→ **REQUIRED WORK**
Please retype the listing below line for line, changing nothing.

→ **Collected data entries**
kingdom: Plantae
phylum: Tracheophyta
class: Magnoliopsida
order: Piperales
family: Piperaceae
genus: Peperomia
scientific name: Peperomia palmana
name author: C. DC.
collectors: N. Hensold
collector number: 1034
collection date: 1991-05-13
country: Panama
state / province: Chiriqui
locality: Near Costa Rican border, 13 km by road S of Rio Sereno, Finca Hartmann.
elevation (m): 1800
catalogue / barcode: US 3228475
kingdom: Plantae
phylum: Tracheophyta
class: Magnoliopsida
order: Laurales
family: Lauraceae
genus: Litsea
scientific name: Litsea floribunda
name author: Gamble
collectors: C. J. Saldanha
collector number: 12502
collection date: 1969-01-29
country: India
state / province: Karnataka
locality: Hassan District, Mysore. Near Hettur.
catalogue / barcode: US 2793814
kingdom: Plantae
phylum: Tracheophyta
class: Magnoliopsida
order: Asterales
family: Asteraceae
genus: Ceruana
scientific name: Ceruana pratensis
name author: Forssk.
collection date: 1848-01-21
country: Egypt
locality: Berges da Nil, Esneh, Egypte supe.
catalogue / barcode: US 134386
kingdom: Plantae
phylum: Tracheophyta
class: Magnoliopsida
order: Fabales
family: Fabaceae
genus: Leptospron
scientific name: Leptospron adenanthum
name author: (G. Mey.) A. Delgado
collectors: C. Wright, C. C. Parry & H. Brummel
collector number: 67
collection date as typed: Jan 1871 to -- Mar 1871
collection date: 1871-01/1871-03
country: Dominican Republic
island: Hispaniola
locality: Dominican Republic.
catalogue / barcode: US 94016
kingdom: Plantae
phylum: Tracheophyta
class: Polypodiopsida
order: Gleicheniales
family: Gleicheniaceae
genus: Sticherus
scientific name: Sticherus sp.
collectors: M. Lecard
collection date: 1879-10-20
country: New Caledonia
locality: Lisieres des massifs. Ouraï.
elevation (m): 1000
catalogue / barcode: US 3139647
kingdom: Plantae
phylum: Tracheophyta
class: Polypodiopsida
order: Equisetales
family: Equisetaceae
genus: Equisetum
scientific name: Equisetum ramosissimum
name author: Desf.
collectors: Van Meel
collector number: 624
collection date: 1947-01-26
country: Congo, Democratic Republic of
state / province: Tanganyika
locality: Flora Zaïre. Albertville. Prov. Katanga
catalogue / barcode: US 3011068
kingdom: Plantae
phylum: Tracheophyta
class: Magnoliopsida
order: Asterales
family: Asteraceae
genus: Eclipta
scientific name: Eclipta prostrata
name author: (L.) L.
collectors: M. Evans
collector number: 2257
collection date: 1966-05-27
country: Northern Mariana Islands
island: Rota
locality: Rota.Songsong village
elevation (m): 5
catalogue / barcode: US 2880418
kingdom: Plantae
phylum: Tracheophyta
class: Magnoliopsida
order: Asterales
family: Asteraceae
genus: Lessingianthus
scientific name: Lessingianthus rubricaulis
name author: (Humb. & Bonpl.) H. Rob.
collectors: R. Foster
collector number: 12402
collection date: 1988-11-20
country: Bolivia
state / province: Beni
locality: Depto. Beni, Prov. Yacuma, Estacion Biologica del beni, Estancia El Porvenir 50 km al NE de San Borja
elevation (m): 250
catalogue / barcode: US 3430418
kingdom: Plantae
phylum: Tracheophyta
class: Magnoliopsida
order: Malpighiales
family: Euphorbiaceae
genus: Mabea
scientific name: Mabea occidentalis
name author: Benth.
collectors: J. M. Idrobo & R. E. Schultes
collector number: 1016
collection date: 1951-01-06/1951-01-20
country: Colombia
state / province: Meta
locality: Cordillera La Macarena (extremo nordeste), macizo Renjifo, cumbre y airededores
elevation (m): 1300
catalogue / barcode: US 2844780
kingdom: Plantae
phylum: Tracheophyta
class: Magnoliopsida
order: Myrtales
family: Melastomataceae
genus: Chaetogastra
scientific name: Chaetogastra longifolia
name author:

→ **TASK ANSWER**
kingdom: Plantae
phylum: Tracheophyta
class: Magnoliopsida
order: Piperales
family: Piperaceae
genus: Peperomia
scientific name: Peperomia palmana
name author: C. DC.
collectors: N. Hensold
collector number: 1034
collection date: 1991-05-13
country: Panama
state / province: Chiriqui
locality: Near Costa Rican border, 13 km by road S of Rio Sereno, Finca Hartmann.
elevation (m): 1800
catalogue / barcode: US 3228475
kingdom: Plantae
phylum: Tracheophyta
class: Magnoliopsida
order: Laurales
family: Lauraceae
genus: Litsea
scientific name: Litsea floribunda
name author: Gamble
collectors: C. J. Saldanha
collector number: 12502
collection date: 1969-01-29
country: India
state / province: Karnataka
locality: Hassan District, Mysore. Near Hettur.
catalogue / barcode: US 2793814
kingdom: Plantae
phylum: Tracheophyta
class: Magnoliopsida
order: Asterales
family: Asteraceae
genus: Ceruana
scientific name: Ceruana pratensis
name author: Forssk.
collection date: 1848-01-21
country: Egypt
locality: Berges da Nil, Esneh, Egypte supe.
catalogue / barcode: US 134386
kingdom: Plantae
phylum: Tracheophyta
class: Magnoliopsida
order: Fabales
family: Fabaceae
genus: Leptospron
scientific name: Leptospron adenanthum
name author: (G. Mey.) A. Delgado
collectors: C. Wright, C. C. Parry & H. Brummel
collector number: 67
collection date as typed: Jan 1871 to -- Mar 1871
collection date: 1871-01/1871-03
country: Dominican Republic
island: Hispaniola
locality: Dominican Republic.
catalogue / barcode: US 94016
kingdom: Plantae
phylum: Tracheophyta
class: Polypodiopsida
order: Gleicheniales
family: Gleicheniaceae
genus: Sticherus
scientific name: Sticherus sp.
collectors: M. Lecard
collection date: 1879-10-20
country: New Caledonia
locality: Lisieres des massifs. Ouraï.
elevation (m): 1000
catalogue / barcode: US 3139647
kingdom: Plantae
phylum: Tracheophyta
class: Polypodiopsida
order: Equisetales
family: Equisetaceae
genus: Equisetum
scientific name: Equisetum ramosissimum
name author: Desf.
collectors: Van Meel
collector number: 624
collection date: 1947-01-26
country: Congo, Democratic Republic of
state / province: Tanganyika
locality: Flora Zaïre. Albertville. Prov. Katanga
catalogue / barcode: US 3011068
kingdom: Plantae
phylum: Tracheophyta
class: Magnoliopsida
order: Asterales
family: Asteraceae
genus: Eclipta
scientific name: Eclipta prostrata
name author: (L.) L.
collectors: M. Evans
collector number: 2257
collection date: 1966-05-27
country: Northern Mariana Islands
island: Rota
locality: Rota.Songsong village
elevation (m): 5
catalogue / barcode: US 2880418
kingdom: Plantae
phylum: Tracheophyta
class: Magnoliopsida
order: Asterales
family: Asteraceae
genus: Lessingianthus
scientific name: Lessingianthus rubricaulis
name author: (Humb. & Bonpl.) H. Rob.
collectors: R. Foster
collector number: 12402
collection date: 1988-11-20
country: Bolivia
state / province: Beni
locality: Depto. Beni, Prov. Yacuma, Estacion Biologica del beni, Estancia El Porvenir 50 km al NE de San Borja
elevation (m): 250
catalogue / barcode: US 3430418
kingdom: Plantae
phylum: Tracheophyta
class: Magnoliopsida
order: Malpighiales
family: Euphorbiaceae
genus: Mabea
scientific name: Mabea occidentalis
name author: Benth.
collectors: J. M. Idrobo & R. E. Schultes
collector number: 1016
collection date: 1951-01-06/1951-01-20
country: Colombia
state / province: Meta
locality: Cordillera La Macarena (extremo nordeste), macizo Renjifo, cumbre y airededores
elevation (m): 1300
catalogue / barcode: US 2844780
kingdom: Plantae
phylum: Tracheophyta
class: Magnoliopsida
order: Myrtales
family: Melastomataceae
genus: Chaetogastra
scientific name: Chaetogastra longifolia
name author:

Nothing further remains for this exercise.